> PASSAGE FOR REVIEW
* * * *

# How Can a Wellness Technology Company Play It Smart?

# Case Background:

Bellabeat is a high-tech manufacturer of health-focused products for women. Bellabeat wants to become a larger player in the global smart device market. So, their CEO, believe that analyzing smart device fitness data could unlock greater growth opportunities for the company. 
Business task/ Purpose of the case: Analyzing smart device data to gain insights into how consumers are using their smart devices.

Products of Bellabeat company:

○ Bellabeat app: The Bellabeat app provides users with health data related to their activity, sleep, stress, menstrual cycle, and mindfulness habits. This data can help users better understand their current habits and make healthy decisions.

* * * *

> PROVIDED RECORDS
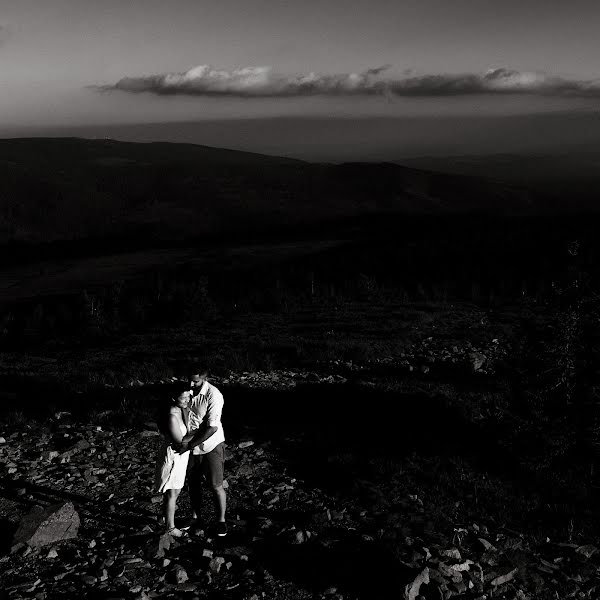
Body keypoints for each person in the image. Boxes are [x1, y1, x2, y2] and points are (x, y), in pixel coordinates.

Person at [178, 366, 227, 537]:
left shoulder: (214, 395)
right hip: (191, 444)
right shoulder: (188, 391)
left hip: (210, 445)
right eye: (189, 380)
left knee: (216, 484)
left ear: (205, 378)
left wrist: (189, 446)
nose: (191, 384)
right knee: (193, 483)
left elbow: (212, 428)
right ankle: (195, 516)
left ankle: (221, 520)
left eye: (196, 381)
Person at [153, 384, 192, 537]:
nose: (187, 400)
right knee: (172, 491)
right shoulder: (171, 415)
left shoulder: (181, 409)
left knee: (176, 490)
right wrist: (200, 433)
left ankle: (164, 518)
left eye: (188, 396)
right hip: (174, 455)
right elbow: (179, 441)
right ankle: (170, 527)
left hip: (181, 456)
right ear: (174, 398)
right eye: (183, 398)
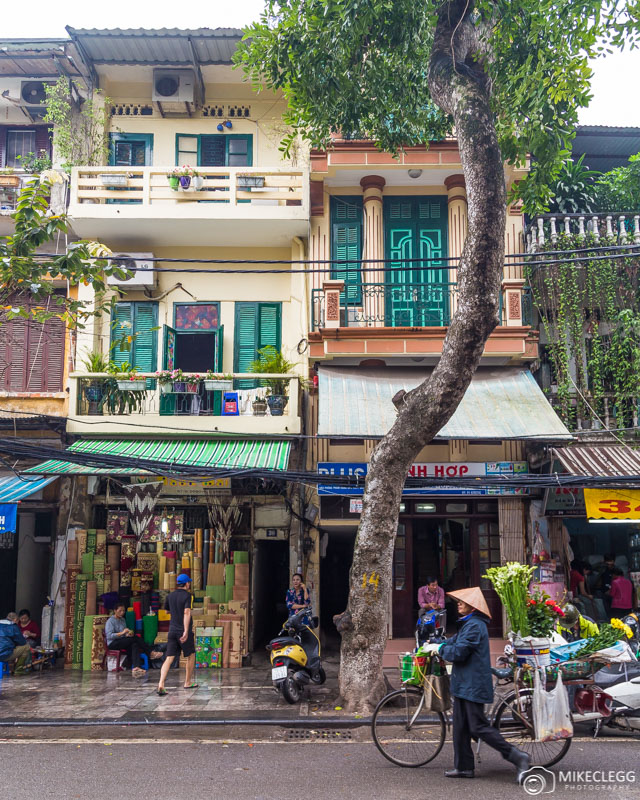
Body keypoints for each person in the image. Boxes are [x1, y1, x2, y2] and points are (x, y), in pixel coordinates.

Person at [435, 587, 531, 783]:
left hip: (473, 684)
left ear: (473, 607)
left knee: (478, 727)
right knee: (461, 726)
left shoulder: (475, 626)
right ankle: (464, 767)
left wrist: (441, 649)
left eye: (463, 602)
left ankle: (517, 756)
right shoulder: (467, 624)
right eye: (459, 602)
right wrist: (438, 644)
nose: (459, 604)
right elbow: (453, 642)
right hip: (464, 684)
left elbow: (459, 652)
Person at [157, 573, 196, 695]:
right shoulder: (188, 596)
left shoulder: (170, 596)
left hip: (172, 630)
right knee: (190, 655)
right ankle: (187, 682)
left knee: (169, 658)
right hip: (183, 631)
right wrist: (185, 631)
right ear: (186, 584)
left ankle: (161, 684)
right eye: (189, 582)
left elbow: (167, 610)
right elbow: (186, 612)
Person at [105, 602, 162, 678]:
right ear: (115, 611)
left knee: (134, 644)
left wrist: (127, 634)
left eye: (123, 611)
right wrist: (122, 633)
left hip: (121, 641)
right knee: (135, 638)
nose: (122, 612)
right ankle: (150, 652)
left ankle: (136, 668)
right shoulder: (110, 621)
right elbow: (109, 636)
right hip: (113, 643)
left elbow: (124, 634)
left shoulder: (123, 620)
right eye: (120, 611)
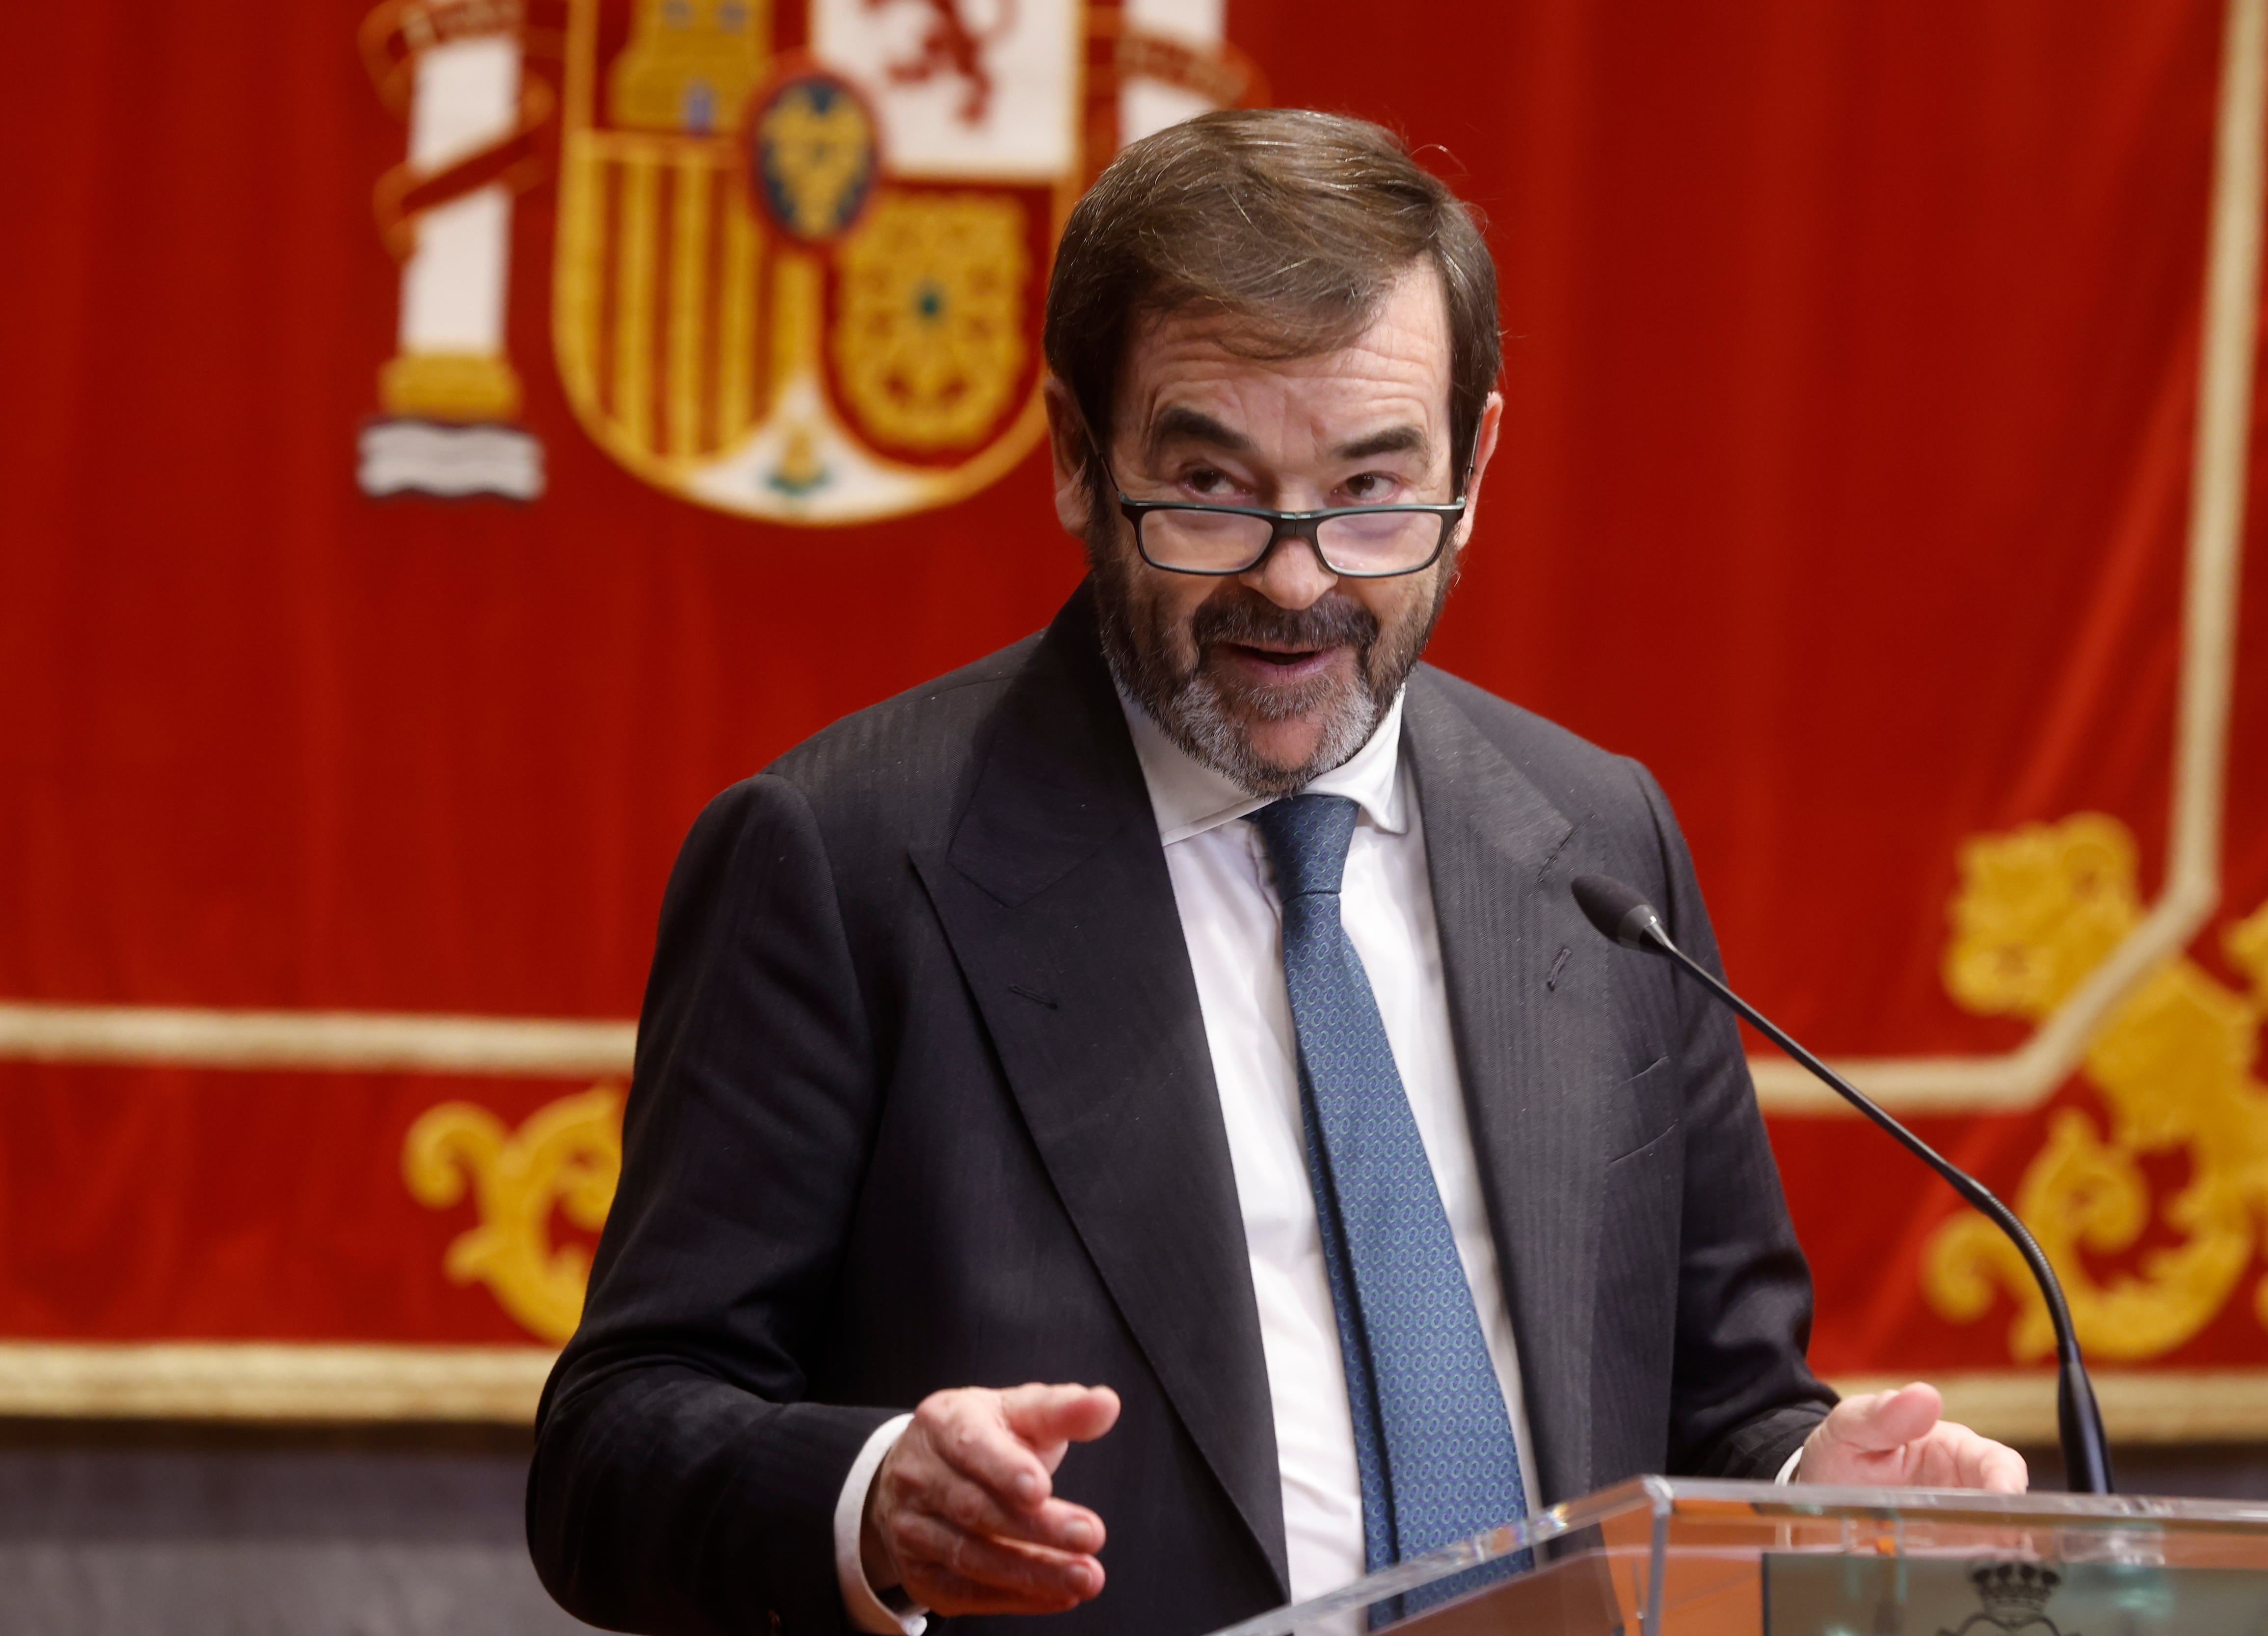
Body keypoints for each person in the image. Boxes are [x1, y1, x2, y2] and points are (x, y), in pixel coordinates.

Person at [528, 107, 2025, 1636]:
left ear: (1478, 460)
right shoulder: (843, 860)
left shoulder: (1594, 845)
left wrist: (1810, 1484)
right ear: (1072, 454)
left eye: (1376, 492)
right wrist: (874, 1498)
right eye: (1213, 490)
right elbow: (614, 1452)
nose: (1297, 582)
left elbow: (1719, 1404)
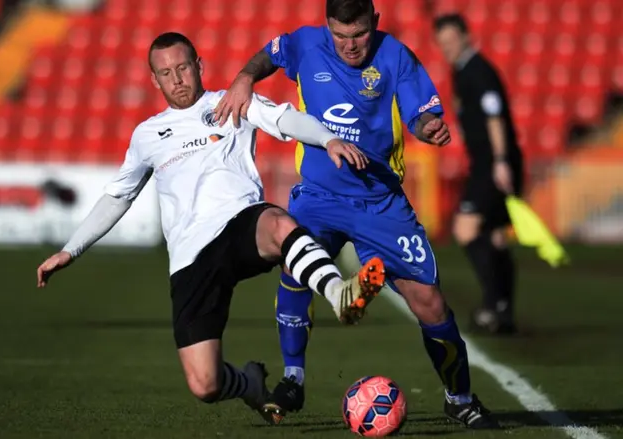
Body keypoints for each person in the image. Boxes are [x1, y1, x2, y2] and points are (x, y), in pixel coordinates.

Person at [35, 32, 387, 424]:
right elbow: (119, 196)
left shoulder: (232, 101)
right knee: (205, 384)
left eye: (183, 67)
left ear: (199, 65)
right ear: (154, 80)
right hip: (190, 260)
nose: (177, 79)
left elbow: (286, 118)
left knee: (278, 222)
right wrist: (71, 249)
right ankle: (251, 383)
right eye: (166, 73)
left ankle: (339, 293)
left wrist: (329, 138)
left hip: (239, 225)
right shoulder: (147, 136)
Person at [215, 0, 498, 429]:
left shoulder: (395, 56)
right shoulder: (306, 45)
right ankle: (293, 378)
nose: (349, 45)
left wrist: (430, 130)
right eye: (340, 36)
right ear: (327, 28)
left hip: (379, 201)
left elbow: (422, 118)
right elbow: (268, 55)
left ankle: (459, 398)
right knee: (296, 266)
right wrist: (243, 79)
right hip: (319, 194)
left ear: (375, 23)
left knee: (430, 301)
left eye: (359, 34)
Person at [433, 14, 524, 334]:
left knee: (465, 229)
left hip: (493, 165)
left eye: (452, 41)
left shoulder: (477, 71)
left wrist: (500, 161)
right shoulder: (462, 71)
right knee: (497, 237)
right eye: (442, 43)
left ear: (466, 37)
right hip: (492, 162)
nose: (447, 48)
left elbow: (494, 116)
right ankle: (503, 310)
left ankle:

* * * *

> WORK ORDER 1
Rewrite the paragraph of the Bellabeat case study that begins "Bellabeat is a high-tech manufacturer" more briefly, keeping its main facts.
> WORK ORDER 2
According to the Bellabeat case study, what health data does the Bellabeat app give users?
> WORK ORDER 3
Pick up the Bellabeat case study after its final sentence and keep writing.
The rows aren't needed for any of these tasks.

> EXPECTED OUTPUT 1
Bellabeat makes high-tech, health-focused products for women and wants to grow its place in the global smart device market. Its CEO believes that analyzing fitness data from smart devices could open up greater growth opportunities for the company.

> EXPECTED OUTPUT 2
Data on their activity, sleep, stress, menstrual cycle, and mindfulness habits.

> EXPECTED OUTPUT 3
○ Leaf: Bellabeat’s classic wellness tracker can be worn as a bracelet, necklace, or clip. The Leaf tracker connects to the Bellabeat app to track activity, sleep, and stress.

○ Time: This wellness watch combines the timeless look of a classic timepiece with smart technology to track user activity, sleep, and stress. The Time watch connects to the Bellabeat app to provide insights into daily wellness.

○ Spring: This is a water bottle that tracks daily water intake using smart technology to ensure that users are appropriately hydrated throughout the day. The Spring bottle connects to the Bellabeat app to track users’ hydration levels.

# Ask
Business task/ Purpose of the case: Analyzing smart device data to gain insights into how consumers are using their smart devices. Analyses should answer the questions: what are some trends in smart device usage? How could these trends apply to Bellabeat customers? How could these trends help influence Bellabeat strategy? 
Analysis purpose: gaining insight into how people are already using their smart devices, from that suggesting suitable marketing strategy.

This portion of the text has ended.